Ecco perché è tanto importante studiare le lingue classiche, in particolare il greco (ma altre culture evidentemente studieranno le proprie lingue classiche, noi apparteniamo fondamentalmente alla civiltà greca, siamo loro discendenti, oltre che dei Romani, i quali però a loro volta avevano assimilato la cultura greca, quindi alla fine è la Grecia la nostra vera patria).
Le parole non sono però per noi qualcosa di estrinseco, di esteriore, ma costituiscono il nostro essere più profondo, il nostro spirito, siamo noi. Noi siamo le parole che usiamo per parlare e, prima ancora, per pensare.

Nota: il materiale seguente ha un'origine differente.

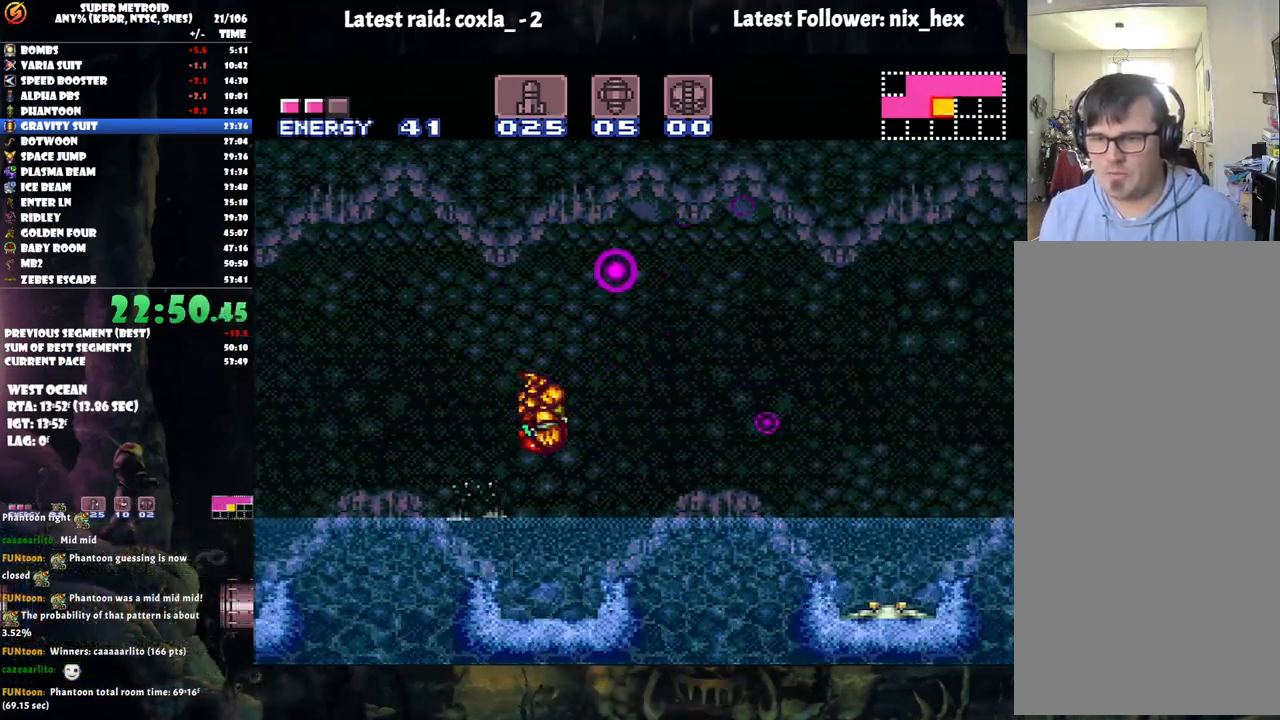
{"buttons": [], "events": [[33, "B", "up"], [367, "DPAD_RIGHT", "up"]]}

Studiando il loro significato, noi studiamo pertanto il nostro significato, il significato del nostro pensiero, del nostro spirito e della nostra vita, del nostro io.
Lo studio delle lingue classiche non è allora altro che lo studio di quel che noi siamo nel nostro io più profondo, che si esprime nel linguaggio, frutto di millenni di una storia che per noi ebbe origine in Grecia.
Se l’andare avanti nella vita è sempre un tornare indietro al fondamento, a quel che siamo sempre stati, come insegnavaa il mio bravissimo docente di filosofia all’università, Aldo Masullo, sulla base di un’attenta e intelligente lettura di Hegel, allora il tornare al fondamento del nostro essere, dunque al mondo greco, non è in realtà uno studio del passato, ma del presente, della lingua che usiamo, del nostro io più profondo, di quel che siamo. Questo nostro io non ha quindi 50 o 60 anni, ma qualcosa come 3000 e anche più anni. Il corpo ha l’età anagrafica segnata sulla carta d’identità, ma lo spirito ne ha di più, molti di più.
Dato che comunque, ormai quasi per deformazione professionale derivante da quegli anni ’70, riporto sempre tutto alla politica, perché in effetti tutto dipende dalla nostra vita nella polis (
in 
greco antico: πόλις, ‘città’), quindi nella città in cui siamo per puro caso nati, mi chiedo come possano mai gli Americani, che vogliono forgiare il mondo secondo la loro ‘american way of life’ e già lo stanno abbondantemente facendo, imponendoci la loro lingua, il loro cibo, la loro musica, e anche le loro armi, non avendo una propria storia millenaria ed essendo quindi dotati di un linguaggio semplificato e finalizzato alla convivenza quotidiana, capire invece che ogni essere umano delle culture che essi colonizzano non ha 250 anni, come la loro cultura, ma 2500 almeno, se non molti di più come nel caso per es. delle antichissime culture asiatiche e africane. C’è insomma il pericolo che questi nuovi barbari cancellino intere culture millenarie dal mondo, come del resto hanno già fatto con le culture indiane che occupavano quelle regioni che essi malauguratamente hanno ‘invaso’ (per usare un termine ora di moda dal 24 febbraio).
E a questo punto mi sovviene una scena di un film di Troisi e Benigni, nel quale loro due, immersi a ritroso nel 1400, cercavano di fermare Cristoforo Colombo: una battuta, certo, ma anche una profonda verità.